**TASK OBJECTIVE**
Find the line with "Banken & Versicherungen" in the entries below, then reproduce it and every line after it down to and including the line with "Gewerbe & Handwerk", exactly.

**INFORMATION SHOWN**
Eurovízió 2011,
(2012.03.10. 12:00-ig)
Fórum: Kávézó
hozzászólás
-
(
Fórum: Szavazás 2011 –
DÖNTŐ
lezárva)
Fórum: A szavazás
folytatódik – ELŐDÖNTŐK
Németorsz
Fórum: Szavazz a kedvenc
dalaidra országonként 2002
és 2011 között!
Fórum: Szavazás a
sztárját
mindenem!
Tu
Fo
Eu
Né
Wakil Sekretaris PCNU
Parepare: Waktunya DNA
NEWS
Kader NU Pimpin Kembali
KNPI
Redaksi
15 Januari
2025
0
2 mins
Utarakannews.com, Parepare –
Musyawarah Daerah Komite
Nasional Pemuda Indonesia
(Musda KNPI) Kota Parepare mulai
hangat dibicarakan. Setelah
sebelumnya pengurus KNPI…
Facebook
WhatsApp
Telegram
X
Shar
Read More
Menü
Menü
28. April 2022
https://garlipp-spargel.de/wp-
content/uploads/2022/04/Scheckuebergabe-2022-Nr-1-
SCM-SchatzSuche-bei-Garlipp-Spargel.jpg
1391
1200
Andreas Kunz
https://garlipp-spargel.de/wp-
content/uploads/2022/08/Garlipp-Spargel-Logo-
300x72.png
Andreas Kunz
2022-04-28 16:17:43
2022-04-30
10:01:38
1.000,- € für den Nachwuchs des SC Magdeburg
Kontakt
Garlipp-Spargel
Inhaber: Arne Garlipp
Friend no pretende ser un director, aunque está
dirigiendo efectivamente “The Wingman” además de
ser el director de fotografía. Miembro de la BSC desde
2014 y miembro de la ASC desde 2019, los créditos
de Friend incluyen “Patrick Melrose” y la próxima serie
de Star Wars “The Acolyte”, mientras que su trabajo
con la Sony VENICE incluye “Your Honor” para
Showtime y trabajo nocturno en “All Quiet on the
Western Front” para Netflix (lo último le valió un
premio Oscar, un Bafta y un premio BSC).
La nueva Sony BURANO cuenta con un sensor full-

* * *

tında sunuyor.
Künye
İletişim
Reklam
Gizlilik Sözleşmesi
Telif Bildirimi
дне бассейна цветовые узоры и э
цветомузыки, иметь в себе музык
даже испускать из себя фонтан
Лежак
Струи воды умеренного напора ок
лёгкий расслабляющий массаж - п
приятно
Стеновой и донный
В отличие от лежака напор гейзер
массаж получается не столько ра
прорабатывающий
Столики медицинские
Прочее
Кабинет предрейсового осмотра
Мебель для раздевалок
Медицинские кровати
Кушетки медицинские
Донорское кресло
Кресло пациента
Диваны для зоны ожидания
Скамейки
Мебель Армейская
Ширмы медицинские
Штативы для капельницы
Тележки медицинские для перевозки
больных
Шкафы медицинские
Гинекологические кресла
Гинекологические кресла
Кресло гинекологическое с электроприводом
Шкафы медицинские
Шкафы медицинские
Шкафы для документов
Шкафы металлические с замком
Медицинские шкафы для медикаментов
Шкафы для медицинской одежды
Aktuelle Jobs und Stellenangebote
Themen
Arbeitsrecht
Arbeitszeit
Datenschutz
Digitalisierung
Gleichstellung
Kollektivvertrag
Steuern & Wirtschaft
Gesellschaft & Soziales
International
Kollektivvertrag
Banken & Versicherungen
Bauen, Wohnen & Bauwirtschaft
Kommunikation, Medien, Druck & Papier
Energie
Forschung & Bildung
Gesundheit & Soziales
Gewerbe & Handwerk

--

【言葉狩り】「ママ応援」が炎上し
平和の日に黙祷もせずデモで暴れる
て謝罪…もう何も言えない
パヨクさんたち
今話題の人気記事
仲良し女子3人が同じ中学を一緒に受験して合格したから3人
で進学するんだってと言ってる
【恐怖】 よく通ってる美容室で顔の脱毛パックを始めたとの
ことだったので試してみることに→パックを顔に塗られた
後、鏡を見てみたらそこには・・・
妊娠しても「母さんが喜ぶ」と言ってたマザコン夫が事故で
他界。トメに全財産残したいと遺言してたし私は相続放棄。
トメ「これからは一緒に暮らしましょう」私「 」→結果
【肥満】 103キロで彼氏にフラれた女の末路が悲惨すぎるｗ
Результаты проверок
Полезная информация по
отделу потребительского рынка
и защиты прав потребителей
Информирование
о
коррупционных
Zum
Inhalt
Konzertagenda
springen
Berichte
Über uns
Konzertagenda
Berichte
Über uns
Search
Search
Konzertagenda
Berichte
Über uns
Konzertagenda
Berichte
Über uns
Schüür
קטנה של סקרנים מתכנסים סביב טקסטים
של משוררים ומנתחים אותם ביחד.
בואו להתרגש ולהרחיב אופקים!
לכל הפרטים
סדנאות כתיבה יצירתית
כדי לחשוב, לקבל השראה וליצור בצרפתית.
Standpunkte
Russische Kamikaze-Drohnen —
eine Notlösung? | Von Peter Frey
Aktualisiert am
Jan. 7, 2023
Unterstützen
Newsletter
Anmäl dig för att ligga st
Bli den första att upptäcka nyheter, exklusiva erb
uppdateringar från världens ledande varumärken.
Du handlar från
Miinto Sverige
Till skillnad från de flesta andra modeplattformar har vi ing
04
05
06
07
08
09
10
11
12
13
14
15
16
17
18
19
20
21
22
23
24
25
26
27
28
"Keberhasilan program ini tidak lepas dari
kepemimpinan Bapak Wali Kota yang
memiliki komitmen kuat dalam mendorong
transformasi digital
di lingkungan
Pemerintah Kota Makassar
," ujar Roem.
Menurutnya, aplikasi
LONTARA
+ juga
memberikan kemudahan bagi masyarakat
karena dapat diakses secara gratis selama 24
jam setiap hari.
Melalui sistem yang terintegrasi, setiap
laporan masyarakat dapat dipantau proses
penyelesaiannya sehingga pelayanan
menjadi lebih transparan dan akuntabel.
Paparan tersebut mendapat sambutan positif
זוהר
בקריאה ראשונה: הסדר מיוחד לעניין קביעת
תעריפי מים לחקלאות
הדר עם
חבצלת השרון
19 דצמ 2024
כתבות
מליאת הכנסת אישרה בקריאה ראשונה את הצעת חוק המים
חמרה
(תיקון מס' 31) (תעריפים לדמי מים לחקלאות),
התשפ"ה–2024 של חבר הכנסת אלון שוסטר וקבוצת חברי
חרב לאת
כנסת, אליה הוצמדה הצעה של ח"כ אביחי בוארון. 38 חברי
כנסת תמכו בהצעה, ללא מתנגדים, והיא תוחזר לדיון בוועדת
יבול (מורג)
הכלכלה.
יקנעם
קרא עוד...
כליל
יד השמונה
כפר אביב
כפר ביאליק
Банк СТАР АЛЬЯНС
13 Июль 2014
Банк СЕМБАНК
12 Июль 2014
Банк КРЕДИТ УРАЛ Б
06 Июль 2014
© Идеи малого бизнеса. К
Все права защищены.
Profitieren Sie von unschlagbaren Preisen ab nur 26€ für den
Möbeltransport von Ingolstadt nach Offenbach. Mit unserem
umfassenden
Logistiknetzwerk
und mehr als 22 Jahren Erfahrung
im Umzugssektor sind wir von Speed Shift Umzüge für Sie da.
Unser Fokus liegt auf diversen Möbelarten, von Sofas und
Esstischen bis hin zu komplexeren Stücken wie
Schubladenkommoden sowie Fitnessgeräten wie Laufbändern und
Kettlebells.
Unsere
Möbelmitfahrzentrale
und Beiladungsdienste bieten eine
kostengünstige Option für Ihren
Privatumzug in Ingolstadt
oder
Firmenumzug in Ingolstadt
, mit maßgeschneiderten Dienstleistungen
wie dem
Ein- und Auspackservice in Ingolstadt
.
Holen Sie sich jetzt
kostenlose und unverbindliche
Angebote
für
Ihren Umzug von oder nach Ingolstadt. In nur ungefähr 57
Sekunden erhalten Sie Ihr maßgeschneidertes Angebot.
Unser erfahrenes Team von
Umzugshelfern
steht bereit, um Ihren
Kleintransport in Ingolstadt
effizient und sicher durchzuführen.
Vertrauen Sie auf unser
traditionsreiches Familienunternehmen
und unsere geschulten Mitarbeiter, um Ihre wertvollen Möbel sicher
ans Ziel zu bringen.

**RESPONSE BOX**
Banken & Versicherungen
Bauen, Wohnen & Bauwirtschaft
Kommunikation, Medien, Druck & Papier
Energie
Forschung & Bildung
Gesundheit & Soziales
Gewerbe & Handwerk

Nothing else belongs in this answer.